CVE-2024-37568

Root

Cause

The vulnerability in lepture Authlib versions prior to 1.3.1 lies in the jwt.decode method. When the algorithm parameter is not explicitly specified, the library permits HMAC-based signature verification (HS256, HS384, HS512) using any asymmetric public key provided by the caller [2]. This is a classic algorithm confusion flaw, similar to CVE-2022-29217 and CVE-2024-33663, but with broader applicability as it affects all verification with asymmetric keys regardless of format [2].

Exploitation

An attacker can exploit this by presenting a valid-looking JWT signed with a symmetric HMAC key, then using any asymmetric public key (e.g., from the legitimate service) to fool the library into accepting the token as valid [2]. No authentication is required; the attacker only needs to provide a public key that the application trusts for asymmetric verification. The library fails to check whether the supplied key is actually asymmetric (e.g., PEM or SSH-encoded) before proceeding with HMAC verification [2].

Impact

Successful exploitation allows an attacker to forge arbitrary JWTs that pass signature validation, leading to unauthorized access, privilege escalation, or impersonation of legitimate users.

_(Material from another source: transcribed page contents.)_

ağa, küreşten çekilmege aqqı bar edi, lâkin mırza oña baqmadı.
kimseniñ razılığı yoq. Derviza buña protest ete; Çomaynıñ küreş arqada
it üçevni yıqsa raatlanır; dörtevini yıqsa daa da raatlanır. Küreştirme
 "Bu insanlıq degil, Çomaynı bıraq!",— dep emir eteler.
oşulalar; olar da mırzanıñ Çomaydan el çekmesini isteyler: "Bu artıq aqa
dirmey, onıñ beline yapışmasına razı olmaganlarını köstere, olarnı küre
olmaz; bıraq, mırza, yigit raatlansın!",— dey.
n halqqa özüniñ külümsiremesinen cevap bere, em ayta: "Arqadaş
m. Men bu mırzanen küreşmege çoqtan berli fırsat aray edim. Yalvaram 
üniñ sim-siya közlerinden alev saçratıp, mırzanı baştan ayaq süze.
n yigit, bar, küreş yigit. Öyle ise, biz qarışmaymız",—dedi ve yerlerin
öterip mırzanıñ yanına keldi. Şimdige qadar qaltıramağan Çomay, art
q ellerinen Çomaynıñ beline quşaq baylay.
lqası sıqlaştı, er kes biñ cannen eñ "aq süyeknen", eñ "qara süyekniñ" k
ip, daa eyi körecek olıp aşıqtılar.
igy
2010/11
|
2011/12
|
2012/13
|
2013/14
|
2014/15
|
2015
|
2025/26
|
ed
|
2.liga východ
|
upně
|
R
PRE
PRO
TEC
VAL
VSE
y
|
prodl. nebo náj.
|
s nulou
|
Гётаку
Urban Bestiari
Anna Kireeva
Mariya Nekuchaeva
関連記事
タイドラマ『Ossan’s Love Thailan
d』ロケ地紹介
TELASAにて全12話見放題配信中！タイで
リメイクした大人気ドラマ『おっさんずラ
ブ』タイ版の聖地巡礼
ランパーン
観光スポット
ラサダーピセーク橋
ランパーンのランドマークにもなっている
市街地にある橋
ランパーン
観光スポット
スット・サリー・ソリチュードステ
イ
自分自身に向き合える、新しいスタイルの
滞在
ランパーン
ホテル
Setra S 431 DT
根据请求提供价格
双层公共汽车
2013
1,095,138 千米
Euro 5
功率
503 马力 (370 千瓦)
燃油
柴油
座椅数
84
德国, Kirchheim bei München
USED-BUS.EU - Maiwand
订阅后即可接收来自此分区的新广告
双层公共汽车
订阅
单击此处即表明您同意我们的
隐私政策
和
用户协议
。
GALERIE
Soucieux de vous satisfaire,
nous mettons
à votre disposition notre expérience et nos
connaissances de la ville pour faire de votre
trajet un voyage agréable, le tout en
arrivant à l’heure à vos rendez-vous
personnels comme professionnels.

The impact is heightened because the default code example in Authlib documentation is itself vulnerable, potentially leading developers to unknowingly deploy insecure authentication [2].

Mitigation

The vulnerability is fixed in Authlib version 1.3.1 [1][4]. Users should upgrade immediately. As a workaround, always explicitly specify the algorithm parameter in jwt.decode calls, ensuring only expected asymmetric algorithms are accepted. The fix mirrors the solution for previous CVEs: before using HMAC verification, the library must verify that the provided key is not an asymmetric public key [2].